Alzamientos
Madrid, donde empieza casi todo y acaban rompiéndose las olas de España, acunó estos días gritos de alzamiento contra otro alzamiento, el de bienes y perdones que el catalán exige en pacto suscrito entre socialistas y las «creaturas» herederas de Pujol. Lo de alzarse es manía cíclica de este país: Viriato, Pelayo, Móstoles, Pavía, Sanjurjo, Franco, Tejero... Nada nuevo. Abascal estaba en ese grito de algarada, dijo, para defender a los españoles de la invasión. ¿Viene Napoleón con barretina? Levantémonos, alcémonos, metedlos en prisión, vocea la calle atizada (y menos mal, lo de Vidal Cuadras parece iraní y se chafó ver ahí un «calvosotelo»). Pero un eco que llega de colina serena replica: Subíos antes a un pino verde por ver si divisáis horizonte en medio de estos humos que ciegan los ojos... aunque por ahora sólo se divisa el polvo del coche que llevaba un día a Puigdemont en el maletero y hoy conduce él mismo... alejándose a su nación de unilateralidades.
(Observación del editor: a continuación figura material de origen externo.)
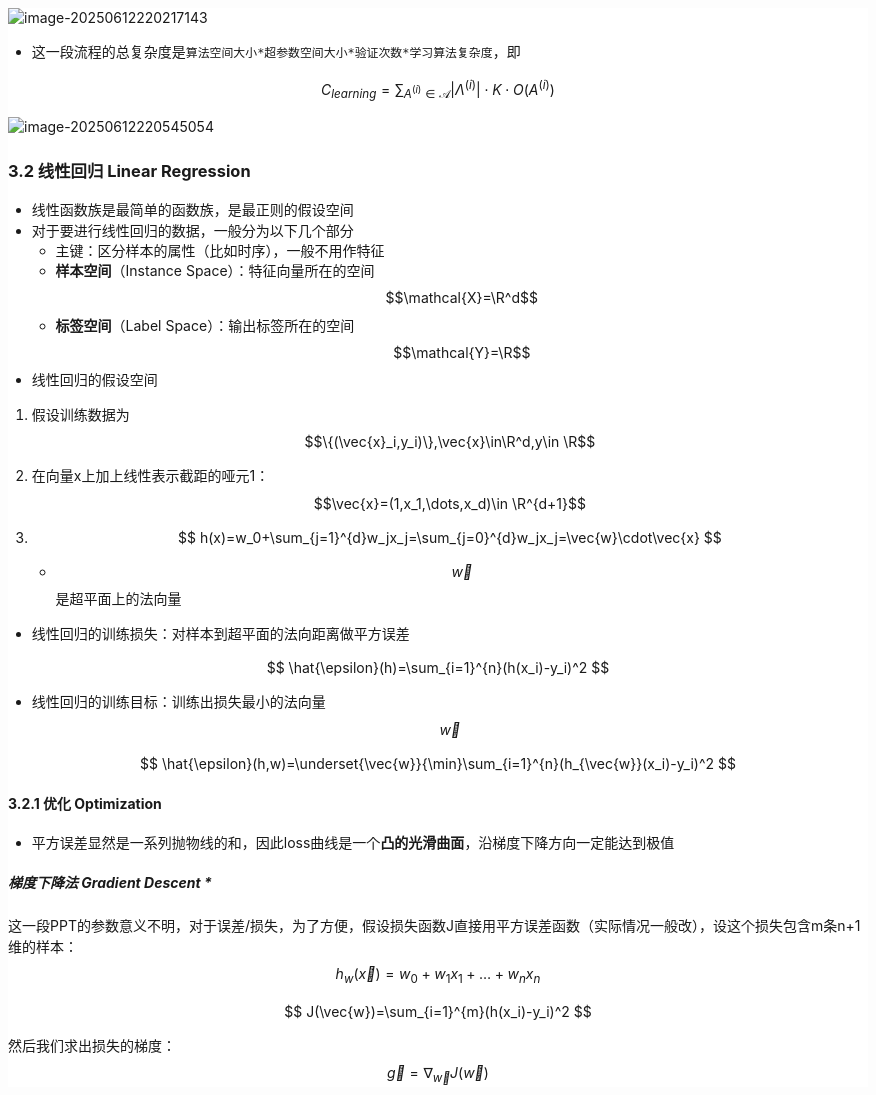 ![image-20250612220217143](C:\Users\25848\AppData\Roaming\Typora\typora-user-images\image-20250612220217143.png)

+ 这一段流程的总复杂度是`算法空间大小*超参数空间大小*验证次数*学习算法复杂度`，即

$$
C_{learning}=\sum_{A^{(i)}\in \mathcal{A}}|\Lambda^{(i)}|\cdot K\cdot O(A^{(i)})
$$

![image-20250612220545054](C:\Users\25848\AppData\Roaming\Typora\typora-user-images\image-20250612220545054.png)

### 3.2 线性回归 Linear Regression

+ 线性函数族是最简单的函数族，是最正则的假设空间
+ 对于要进行线性回归的数据，一般分为以下几个部分
  + 主键：区分样本的属性（比如时序），一般不用作特征
  + **样本空间**（Instance Space）：特征向量所在的空间$$\mathcal{X}=\R^d$$
  + **标签空间**（Label Space）：输出标签所在的空间$$\mathcal{Y}=\R$$
+ 线性回归的假设空间

1. 假设训练数据为$$\{(\vec{x}_i,y_i)\},\vec{x}\in\R^d,y\in \R$$

2. 在向量x上加上线性表示截距的哑元1：$$\vec{x}=(1,x_1,\dots,x_d)\in \R^{d+1}$$

3. $$
   h(x)=w_0+\sum_{j=1}^{d}w_jx_j=\sum_{j=0}^{d}w_jx_j=\vec{w}\cdot\vec{x}
   $$

   + $$\vec{w}$$是超平面上的法向量

+ 线性回归的训练损失：对样本到超平面的法向距离做平方误差

$$
\hat{\epsilon}(h)=\sum_{i=1}^{n}(h(x_i)-y_i)^2
$$

+ 线性回归的训练目标：训练出损失最小的法向量$$\vec{w}$$

$$
\hat{\epsilon}(h,w)=\underset{\vec{w}}{\min}\sum_{i=1}^{n}(h_{\vec{w}}(x_i)-y_i)^2
$$

#### 3.2.1 优化 Optimization

+ 平方误差显然是一系列抛物线的和，因此loss曲线是一个**凸的光滑曲面**，沿梯度下降方向一定能达到极值

##### 梯度下降法 Gradient Descent *

这一段PPT的参数意义不明，对于误差/损失，为了方便，假设损失函数J直接用平方误差函数（实际情况一般改），设这个损失包含m条n+1维的样本：
$$
h_w(\vec{x})=w_0+w_1x_1+\dots+w_nx_n
$$

$$
J(\vec{w})=\sum_{i=1}^{m}(h(x_i)-y_i)^2
$$

然后我们求出损失的梯度：
$$
\vec{g}=\nabla_{\vec{w}}J(\vec{w})
$$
Nostalgia madrileña del último Alzamiento en la calle Ferraz con aguiluchos en las banderas como pollos sin cabeza. Folklore de la ira nazional. Poco que temer ahí. Los verdaderos alzamientos no se tejen en la calle vocinglera, sino en el secreto de una sala de banderas o en una mansión de las afueras o en un pabellón real de caza, siempre lejos de miradas inconvenientes y jamás con secretario de actas, aunque este último alzamiento catalán de bienes lo es parcial a la vista, con relator internacional a la fuerza y en papel mojado con lagrimita y baba en buena parte, lo que le resta condición de dramática sorpresa dejando lo mayor en un «hasta ver» que podría acabar siendo la mitad de la mitad, eso en lo que queda tan a menudo la grandielocuente promesa política, pues de política dicen que sólo se habla ahora... ¿y se hablará mañana? A ver. Hasta ver. Lo cierto es que lo hecho, hecho está; y escrito queda. Relájese el ruido. No podrá haber tantísima cesión y antes de dos años el pacto se irá al cuerno quedando mucho «en lo hablado, como en la escuela de Mora», nos tranquiliza Sócrates.